Luz de fim de tarde, poeira e movimento. O produto nunca aparece parado num fundo neutro.

04/ A interface

Editorial, hierárquico e com espaço para o produto respirar.

A curadoria é o produto real da Select Bikes, então ela ganhou três pilares nomeados na página: procedência, curadoria e discrição. E ganhou uma prova numérica em destaque.

A ficha técnica de cada bike aparece organizada em blocos legíveis — motor e torque, suspensão, transmissão, autonomia — em vez de tabela corrida. Assim quem entende de bike encontra o dado, e quem não entende não se sente burro.

5%

Das bikes avaliadas chegam ao showroom. O número virou o argumento central da página — um dado faz mais pela confiança do que três parágrafos de adjetivos.

3

Pilares de curadoria explicados na home: procedência rastreada, seleção criteriosa e atendimento discreto.

4

Etapas visíveis no acompanhamento do pedido, da reserva à entrega na porta do cliente.

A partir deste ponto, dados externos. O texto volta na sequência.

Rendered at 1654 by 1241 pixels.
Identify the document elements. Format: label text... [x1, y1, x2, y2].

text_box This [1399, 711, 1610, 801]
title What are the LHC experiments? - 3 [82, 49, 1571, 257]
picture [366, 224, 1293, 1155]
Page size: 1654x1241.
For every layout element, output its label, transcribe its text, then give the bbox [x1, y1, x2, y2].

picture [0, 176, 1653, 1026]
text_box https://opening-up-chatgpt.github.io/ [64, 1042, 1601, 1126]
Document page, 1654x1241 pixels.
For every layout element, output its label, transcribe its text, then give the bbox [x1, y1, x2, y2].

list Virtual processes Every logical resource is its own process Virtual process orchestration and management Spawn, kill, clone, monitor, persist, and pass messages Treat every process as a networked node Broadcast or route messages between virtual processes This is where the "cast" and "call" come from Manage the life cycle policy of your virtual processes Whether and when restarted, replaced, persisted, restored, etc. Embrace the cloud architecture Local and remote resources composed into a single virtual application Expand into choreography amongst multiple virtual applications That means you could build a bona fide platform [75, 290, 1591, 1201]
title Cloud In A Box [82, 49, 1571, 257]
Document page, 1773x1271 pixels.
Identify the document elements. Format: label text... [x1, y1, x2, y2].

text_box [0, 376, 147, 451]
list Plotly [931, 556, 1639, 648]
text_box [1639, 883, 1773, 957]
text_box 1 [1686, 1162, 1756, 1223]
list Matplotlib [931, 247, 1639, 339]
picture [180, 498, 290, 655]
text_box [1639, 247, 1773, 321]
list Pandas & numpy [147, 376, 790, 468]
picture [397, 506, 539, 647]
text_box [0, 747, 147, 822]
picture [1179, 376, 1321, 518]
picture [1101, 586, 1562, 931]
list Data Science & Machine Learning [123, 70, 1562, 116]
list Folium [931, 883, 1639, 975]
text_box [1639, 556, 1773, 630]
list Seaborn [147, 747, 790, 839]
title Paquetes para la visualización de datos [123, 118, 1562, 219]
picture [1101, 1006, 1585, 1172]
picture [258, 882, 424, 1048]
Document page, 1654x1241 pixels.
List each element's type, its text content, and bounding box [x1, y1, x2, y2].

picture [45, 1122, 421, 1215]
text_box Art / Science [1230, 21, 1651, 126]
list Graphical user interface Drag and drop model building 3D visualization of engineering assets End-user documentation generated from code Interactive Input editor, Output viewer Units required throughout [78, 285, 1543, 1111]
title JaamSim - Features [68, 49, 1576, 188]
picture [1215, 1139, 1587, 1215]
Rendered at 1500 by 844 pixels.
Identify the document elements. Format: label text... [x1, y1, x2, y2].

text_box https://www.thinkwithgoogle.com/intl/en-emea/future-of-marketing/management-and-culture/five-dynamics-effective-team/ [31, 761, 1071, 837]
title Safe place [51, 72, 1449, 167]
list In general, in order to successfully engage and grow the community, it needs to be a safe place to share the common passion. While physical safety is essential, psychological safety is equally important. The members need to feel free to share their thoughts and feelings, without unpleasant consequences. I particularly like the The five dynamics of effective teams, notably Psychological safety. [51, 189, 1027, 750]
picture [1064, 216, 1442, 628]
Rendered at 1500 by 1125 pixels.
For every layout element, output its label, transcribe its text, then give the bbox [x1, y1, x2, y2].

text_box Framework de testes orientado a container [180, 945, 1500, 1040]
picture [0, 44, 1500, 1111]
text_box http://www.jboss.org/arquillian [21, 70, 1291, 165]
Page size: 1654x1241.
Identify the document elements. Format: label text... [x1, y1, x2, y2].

A mesma hierarquia nas duas pontas. Do desktop ao mobile, a mesma experiência.

05/ Três interfaces, não um site

Onde o projeto deixa de ser site e vira produto.

A experiência não termina na vitrine. O protótipo cobre três frentes, cada uma com um usuário e um objetivo diferentes.

A vitrine pública

Curadoria, bike em destaque com ficha completa, coleção filtrável, serviços, processo, depoimentos e agendamento de visita privada.

A área do cliente

O pedido acompanhado em quatro etapas visíveis — reservada, documentação, transporte, entregue — mais a garagem: km rodados, autonomia média por carga, próxima revisão e CO₂ evitado em relação ao carro. O pós-venda deixa de ser silêncio e vira relacionamento.

O painel do lojista

Cadastro de bike com foto de capa, galeria de detalhes, identificação de marca e modelo, e a escolha entre salvar como rascunho ou publicar. Curadoria é fluxo editorial, não formulário de estoque — e o painel foi desenhado para funcionar assim.

À esquerda, a garagem do cliente. À direita, o cadastro do lojista.

Área do cliente: “sua bike elétrica, do pedido à estrada”.

Painel do lojista: cada bike do acervo, curada e publicada.

06/ A entrega

Navegável antes de existir uma linha de código.

Marca, direção de arte, três interfaces e protótipo navegável, entregues como um sistema só — do desktop ao mobile. A Select Bikes saiu do projeto podendo percorrer a experiência inteira, clicando e navegando, antes de investir no desenvolvimento.

É para isso que serve um protótipo: transformar decisão de investimento em algo que se experimenta, não em algo que se imagina.

Identidade visual

Logo, paleta e tipografia.

Direção de arte

Estilo visual e banco de imagens.

UI/UX Design

Criação das telas e fluxos.

Protótipo navegável

Interações e experiência completa.

O desenvolvimento não entrou no escopo — o protótipo era o ponto final planejado do projeto.